OSSTF/FEESO préconise une meilleure transparence et surveillance relativement au financement des universités et comment les Conseils d’administration à chaque établissement attribuent ces fonds. La Fédération travaille en collaboration avec la Fédération du Travail de l’Ontario et d’autres organismes syndicaux à la campagne de défense des intérêts Save Our Sudbury, pour venir en aide au personnel et aux étudiantes et étudiants de l’Université Laurentienne. Une partie de cette collaboration consiste à étudier des options autres que le processus de la LACC pour aborder ces lacunes dans le financement qui menacent d’importants programmes postsecondaires qui, comme nous le voyons à l’UL, touchent de façon disproportionnée les étudiantes, les étudiants et les communautés de groupes à la recherche d’égalité, comme les femmes, les Premières Nations, les Métis, les Inuits et les Franco-Ontariens.
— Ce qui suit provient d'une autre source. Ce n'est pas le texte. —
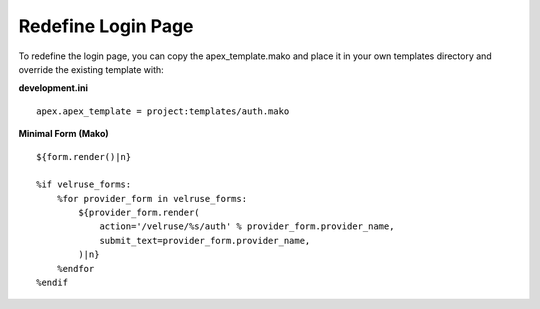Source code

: Redefine Login Page
===================

To redefine the login page, you can copy the apex_template.mako and place
it in your own templates directory and override the existing template with:

**development.ini**

::

    apex.apex_template = project:templates/auth.mako

**Minimal Form (Mako)**

::

    ${form.render()|n}

    %if velruse_forms:
        %for provider_form in velruse_forms:
            ${provider_form.render(
                action='/velruse/%s/auth' % provider_form.provider_name,
                submit_text=provider_form.provider_name,
            )|n}
        %endfor
    %endif
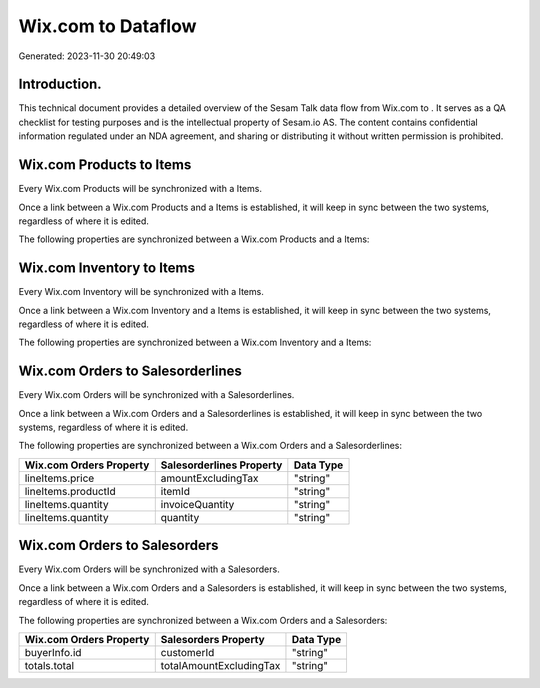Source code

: ====================
Wix.com to  Dataflow
====================

Generated: 2023-11-30 20:49:03

Introduction.
------------

This technical document provides a detailed overview of the Sesam Talk data flow from Wix.com to . It serves as a QA checklist for testing purposes and is the intellectual property of Sesam.io AS. The content contains confidential information regulated under an NDA agreement, and sharing or distributing it without written permission is prohibited.

Wix.com Products to  Items
--------------------------
Every Wix.com Products will be synchronized with a  Items.

Once a link between a Wix.com Products and a  Items is established, it will keep in sync between the two systems, regardless of where it is edited.

The following properties are synchronized between a Wix.com Products and a  Items:

.. list-table::
   :header-rows: 1

   * - Wix.com Products Property
     -  Items Property
     -  Data Type


Wix.com Inventory to  Items
---------------------------
Every Wix.com Inventory will be synchronized with a  Items.

Once a link between a Wix.com Inventory and a  Items is established, it will keep in sync between the two systems, regardless of where it is edited.

The following properties are synchronized between a Wix.com Inventory and a  Items:

.. list-table::
   :header-rows: 1

   * - Wix.com Inventory Property
     -  Items Property
     -  Data Type


Wix.com Orders to  Salesorderlines
----------------------------------
Every Wix.com Orders will be synchronized with a  Salesorderlines.

Once a link between a Wix.com Orders and a  Salesorderlines is established, it will keep in sync between the two systems, regardless of where it is edited.

The following properties are synchronized between a Wix.com Orders and a  Salesorderlines:

.. list-table::
   :header-rows: 1

   * - Wix.com Orders Property
     -  Salesorderlines Property
     -  Data Type
   * - lineItems.price
     - amountExcludingTax
     - "string"
   * - lineItems.productId
     - itemId
     - "string"
   * - lineItems.quantity
     - invoiceQuantity
     - "string"
   * - lineItems.quantity
     - quantity
     - "string"


Wix.com Orders to  Salesorders
------------------------------
Every Wix.com Orders will be synchronized with a  Salesorders.

Once a link between a Wix.com Orders and a  Salesorders is established, it will keep in sync between the two systems, regardless of where it is edited.

The following properties are synchronized between a Wix.com Orders and a  Salesorders:

.. list-table::
   :header-rows: 1

   * - Wix.com Orders Property
     -  Salesorders Property
     -  Data Type
   * - buyerInfo.id
     - customerId
     - "string"
   * - totals.total
     - totalAmountExcludingTax
     - "string"

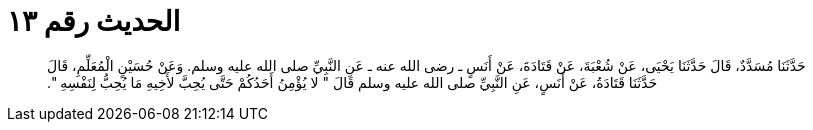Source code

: 
= الحديث رقم ١٣

[quote.hadith]
حَدَّثَنَا مُسَدَّدٌ، قَالَ حَدَّثَنَا يَحْيَى، عَنْ شُعْبَةَ، عَنْ قَتَادَةَ، عَنْ أَنَسٍ ـ رضى الله عنه ـ عَنِ النَّبِيِّ صلى الله عليه وسلم‏.‏ وَعَنْ حُسَيْنٍ الْمُعَلِّمِ، قَالَ حَدَّثَنَا قَتَادَةُ، عَنْ أَنَسٍ، عَنِ النَّبِيِّ صلى الله عليه وسلم قَالَ ‏"‏ لا يُؤْمِنُ أَحَدُكُمْ حَتَّى يُحِبَّ لأَخِيهِ مَا يُحِبُّ لِنَفْسِهِ ‏"‏‏.‏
Il est encore temps d’agir avant que les créanciers s’entendent sur un plan de restructuration. Appuyez la campagne de la Fédération du travail de l’Ontario pour sauver l’Université, en vous inscrivant sur le site Web de la campagne et en communiquant avec votre député fédéral et votre député provincial pour leur demander d’agir immédiatement, avant qu’il ne soit trop tard. Comme la devise du quotidien Le Droit l’indique, un symbole du courage et de la détermination des Franco-Ontariennes et Franco-Ontariens, L’avenir est à ceux qui luttent.